BRICK, N.J. (CBSNewYork) – Some evacuees are still days away from returning to their flood-soaked homes in parts of New Jersey, which saw 8 inches of rainfall Monday after a storm-filled weekend.
As many did not live in floodplains, their lack of flood insurance is leaving them in need of aid. Governor Phil Murphy signed a state of emergency declaration for Bergen, Essex, Monmouth, Ocean and Passaic Counties which may help with some insurance issues, but not all.
The view from over Brick Township in New Jersey gives a glimpse of the devastation on the ground.
“The worst part is watching water come in and not being able to do anything about it,” said resident Angel Santos, one of many affected by the heavy storms.
Room to room, he shows how flood water drenched and destroyed the new home he and his wife worked so hard for, including ruining new furniture they just bought last Friday.
Brick Township was among several municipalities to declare a state of emergency. Officials and residents alike were hoping the Federal Emergency Management Agency would provide aid, which hinged on whether Murphy could get disaster declaration approval from President Trump.

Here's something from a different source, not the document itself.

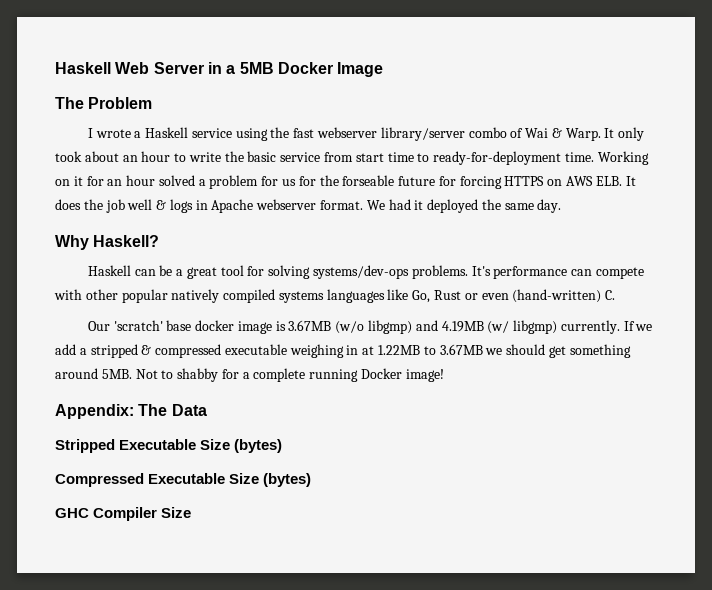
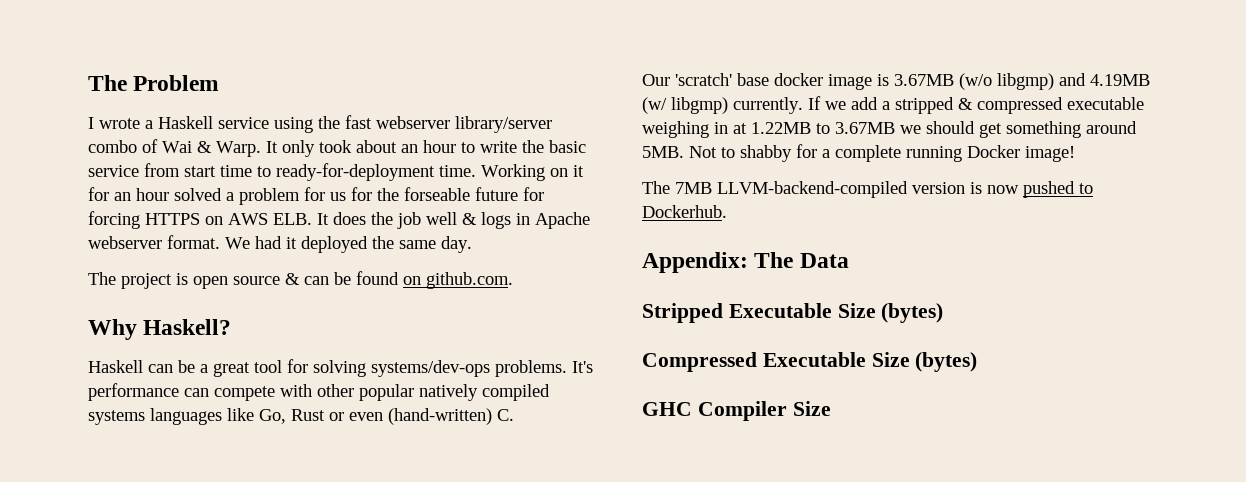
[55,62,384,77] Haskell Web Server in a 5MB Docker Image // -> (88, 83) none
(562, 206) none -> [88,271,513,289] // The project is open source & can be found on github.com.
(444, 375) none -> [642,181,1093,198] [642,205,727,218] // The 7MB LLVM-backend-compiled version is now pushed to Dockerhub.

The feeling of helplessness swept over 80 residents of a senior living community who had to be rescued in the rapidly rising flood water by fireboats.
“I don’t know what we’re going to do, find a new place to live? It’s really terrible,” said resident Sal Russo.
“He’s like, ‘Oh it’ll be OK,’ no honey, this is something we’ve never seen before,” said Linda Russo.
Karen Snyder walked through her aunt’s home and surveyed furniture destroyed, soaked beds and ruined pictures.
“The water’s right there you can see,” said Snyder. “Bottom of the bed is all wet, in there is all water.”
Despite the property damage, luckily Snyder’s 90-year-old aunt was not home when the relentless rain came rushing in.
“It could have been a lot worse,” she said. “She could have been in here and not staying with me. She’s in a wheelchair and that would have been hard for them to get her out in a boat and stuff.”
Among more than a hundred evacuations from the Greenbriar I community center was Amanda Guiro’s mother.
“My mothers been here I think 13 years and I’ve never seen anything like it,” said Guiro.
Her eyes filled up watching her family, with no choice, rip apart her home.
But the hardest part for many will be figuring out what’s next.
“There’s no flood insurance, this is not a flood zone,” she said. “It’s heartbreaking and with seniors, they’re on social security, very limited incomes. I don’t know how these people are supposed to pay for everything.”
Police Humvees and heavy-duty military vehicles patrolling the streets are part of an experience the community is calling unexpected, but local spirits remain strong.
“We will rebuild because we are Jersey people,” said Trish Pereira.
“I believe in picking up the pieces and starting again, and I will with the grace of God,” said Santos.
The governor’s office was waiting to measure the totality of the storms’ damage before determining whether or not to request financial assistance from the feds.